The Sword gunners opened up on them with everything they had, the TRAP T-2 VVRS platforms unleashing streams of deadly ammunition, angled to cover the entire field of approach with plunging, grazing, and crossing fire.

Men leaped from their vehicles as they were sprayed with bullets, many falling dead before they could make their exits, others managing to take cover behind the jeeps and return fire with their FAMAS guns. But they knew they were stalled, unable to advance, and by the time the QR squads came speeding up on their flanks, the attackers left alive were ready to surrender.

Their assault lasted just under half an hour before the Sword guards were satisfied it had been suppressed.

Exactly as Kuhl had planned.

* * *

His rifle slung over his shoulder, the fingers of one hand clutching the strap of Kuhl’s backpack, Ricci pulled Kuhl toward him, keeping him in the doorway, hooking his free arm around Kuhl’s chest. But Kuhl continued to press forward, fighting to escape, twisting slightly to drive an elbow into the center of Ricci’s rib cage.

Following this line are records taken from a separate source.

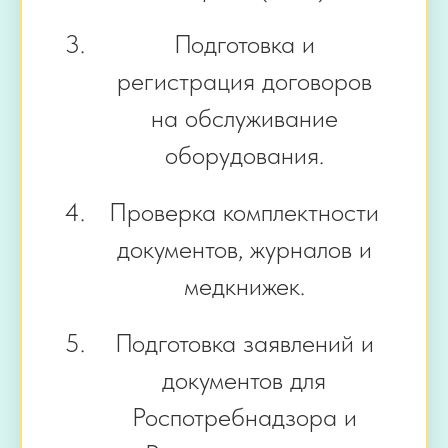
Подготовка и
регистрация договоров
на обслуживание
оборудования.
Проверка комплектности
документов, журналов и
медкнижек.
Подготовка заявлений и
документов для
Роспотребнадзора и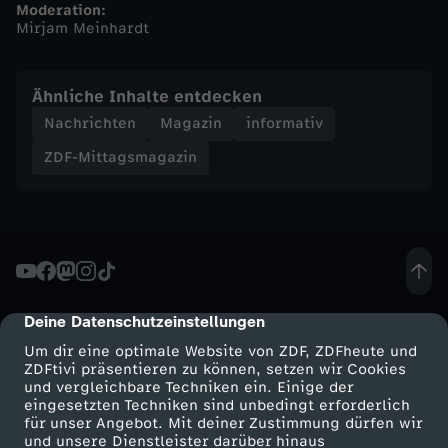
Moderation:
Mirjam Meinhardt
n
-
Ähnliche Inhalte entdecken
Nachrichten
Magazin
informativ
Z
ZDF-Mittagsmagazin
D
F
-
Deine Datenschutzeinstellungen
cmp-dialog-description
M
Um dir eine optimale Website von ZDF, ZDFheute und
ZDFtivi präsentieren zu können, setzen wir Cookies
i
und vergleichbare Techniken ein. Einige der
eingesetzten Techniken sind unbedingt erforderlich
t
für unser Angebot. Mit deiner Zustimmung dürfen wir
Mehr ZDF
Service
und unsere Dienstleister darüber hinaus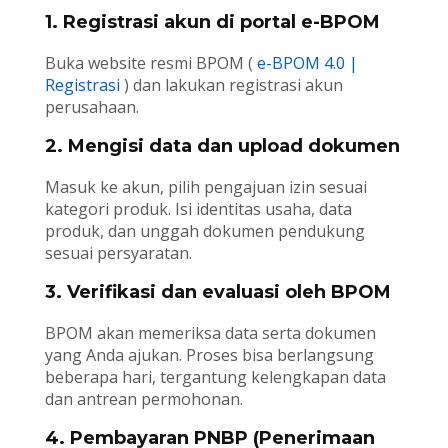
1. Registrasi akun di portal e-BPOM
Buka website resmi BPOM (
e-BPOM 4.0 |
Registrasi
) dan lakukan registrasi akun
perusahaan.
2. Mengisi data dan upload dokumen
Masuk ke akun, pilih pengajuan izin sesuai
kategori produk. Isi identitas usaha, data
produk, dan unggah dokumen pendukung
sesuai persyaratan.
3. Verifikasi dan evaluasi oleh BPOM
BPOM akan memeriksa data serta dokumen
yang Anda ajukan. Proses bisa berlangsung
beberapa hari, tergantung kelengkapan data
dan antrean permohonan.
4. Pembayaran PNBP (Penerimaan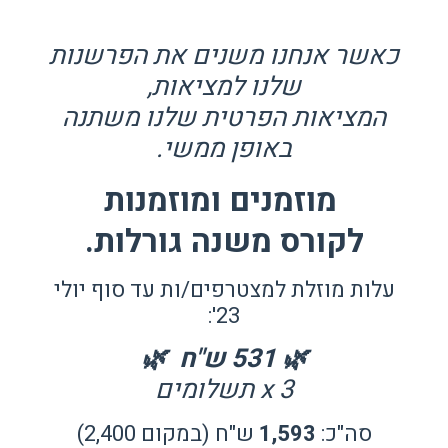
כאשר אנחנו משנים את הפרשנות
שלנו למציאות,
המציאות הפרטית שלנו משתנה
באופן ממשי.
מוזמנים ומוזמנות
לקורס משנה גורלות.
עלות מוזלת למצטרפים/ות עד סוף יולי
23':
🌿 531 ש"ח 🌿
x 3 תשלומים
סה"כ:
1,593
ש"ח (במקום 2,400)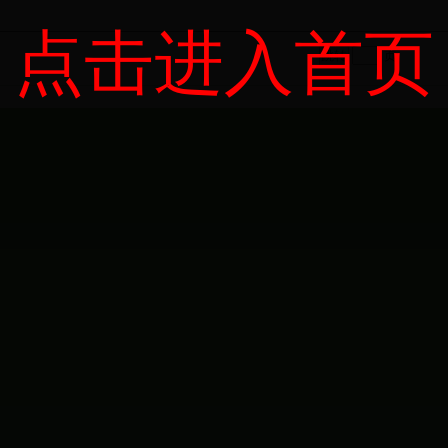
点击进入首页
页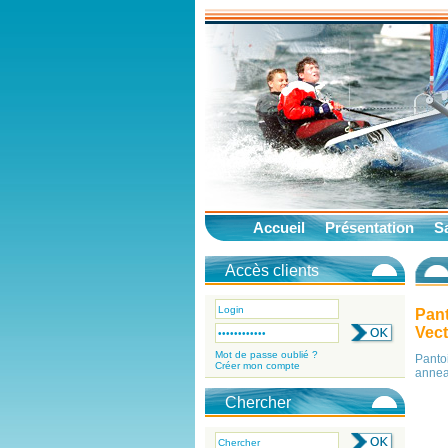
Accueil
Présentation
Sa
Accès clients
Pant
Vect
Mot de passe oublié ?
Pant
Créer mon compte
annea
Chercher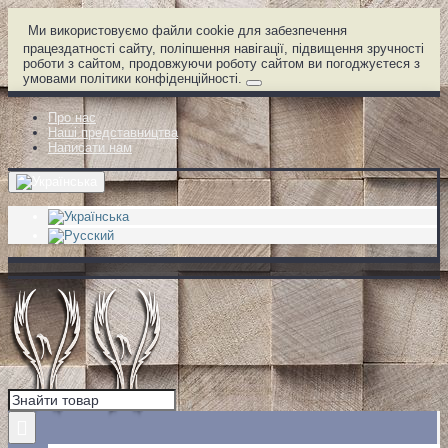
Ми використовуємо файли cookie для забезпечення
працездатності сайту, поліпшення навігації, підвищення зручності
роботи з сайтом, продовжуючи роботу сайтом ви погоджуєтеся з
умовами політики конфіденційності.
Про нас
Наші представництва
Написати нам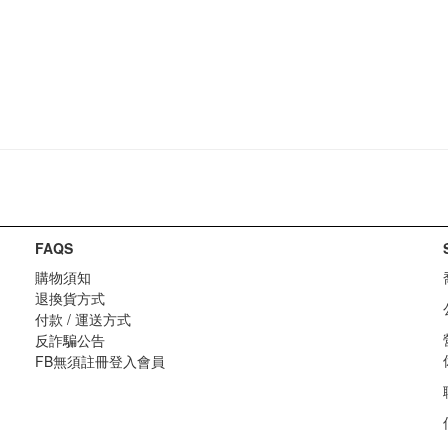
FAQS
購物須知
退換貨方式
付款 / 運送方式
反詐騙公告
FB無須註冊登入會員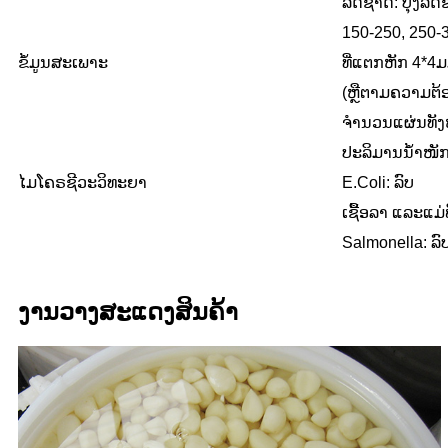
ລົດຊາດ: ປຸງລົ
150-250, 250-
ຂໍ້ມູນສະເພາະ
ທີ່ແຕກຫັກ 4*4
(ຫຼື​ຕາມ​ຄວາມ​ຕ້ອ
ຈຳນວນແຜ່ນທັງໝ
ປະລິມານນ້ຳໜັກ:
ໄມໂຄຣຊີວະວິທະຍາ
E.Coli: ລົບ
ເຊື້ອລາ ແລະແມ່
Salmonella: ລົ
ງານວາງສະແດງສິນຄ້າ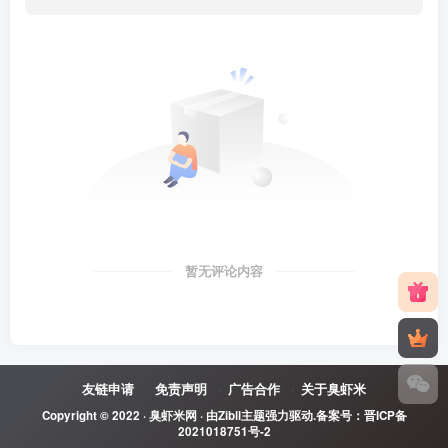
暂无评论内容
友链申请
免责声明
广告合作
关于臭虾米
Copyright © 2022 ·
臭虾米网
· 由
Zibll主题
强力驱动.备案号：
晋ICP备
2021018751号-2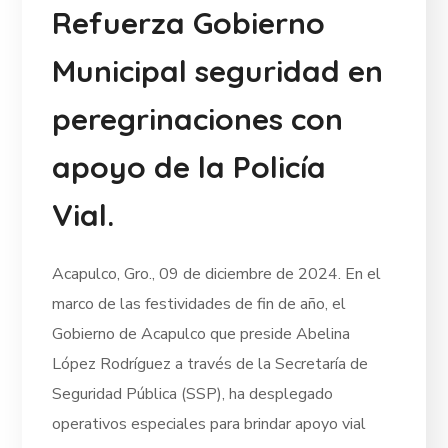
Refuerza Gobierno
Municipal seguridad en
peregrinaciones con
apoyo de la Policía
Vial.
Acapulco, Gro., 09 de diciembre de 2024. En el
marco de las festividades de fin de año, el
Gobierno de Acapulco que preside Abelina
López Rodríguez a través de la Secretaría de
Seguridad Pública (SSP), ha desplegado
operativos especiales para brindar apoyo vial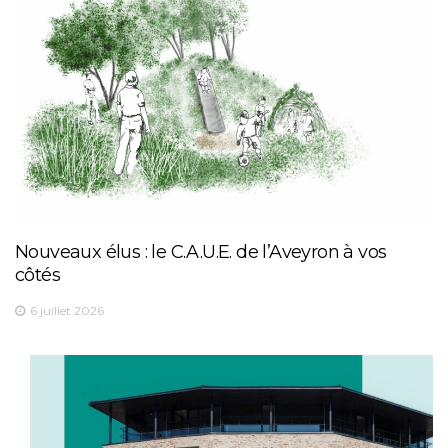
Nouveaux élus : le C.A.U.E. de l’Aveyron à vos
côtés
6 juillet 2026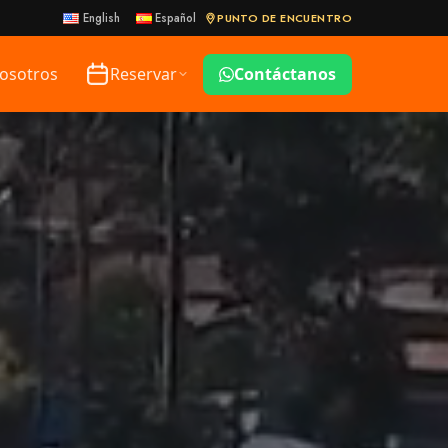
PUNTO DE ENCUENTRO
English
Español
osotros
Reservar
Contáctanos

The wind knocked out of him, Ricci struggled to keep his arm around Kuhl, took another hard, crisp elbow jab to the diaphragm, a third.

His hold relaxed but didn’t break.

Gunfire racketing behind them, the two men grappled in the narrow space of the entryway, both their rifles clattering to the floor, their arms and shoulders banging against the partially open door, slamming it repeatedly back into the wall. Then Ricci saw Kuhl reach down with his right hand, saw the truncheon in his belt scabbard, and tried to grab his wrist to keep him from getting a grip on it. But Kuhl was too fast. He pulled it from the scabbard, brought it up, half-turned again, and thrust its blunt hardwood tip into Ricci’s solar plexus.

Ricci tightened his abdomen against the blow, but the pain was nevertheless tremendous. He grunted and crashed dazedly back against the door. His hold around Kuhl slackening, he somehow managed to cling to the strap that was his only remaining purchase, pulling it backward again even as Kuhl pulled forward.

There was a sound of fabric giving way, the strap tearing free of the stitches that held it to the pack, swinging loosely from Kuhl’s right shoulder.

Slipping down his opposite arm, the pack dangled there momentarily, and then fell toward the floor between the two men.

Kuhl spun, reached a hand down to catch it, but his brief distraction had allowed Ricci a chance to recover. He brought his knee up into Kuhl’s stomach, staggering him, then bent his legs to give himself some momentum and snapped a hard uppercut to Kuhl’s jaw.

Kuhl’s head jerked backward, but Ricci could feel him roll with the punch, and knew he’d avoided the worst of it. Ricci hit him again, aiming high, unable to maneuver in the cramped doorway and just hoping to connect with a solid hit. This time his fist smashed into the side of Kuhl’s nose, and blood came spurting from it onto Ricci’s knuckles.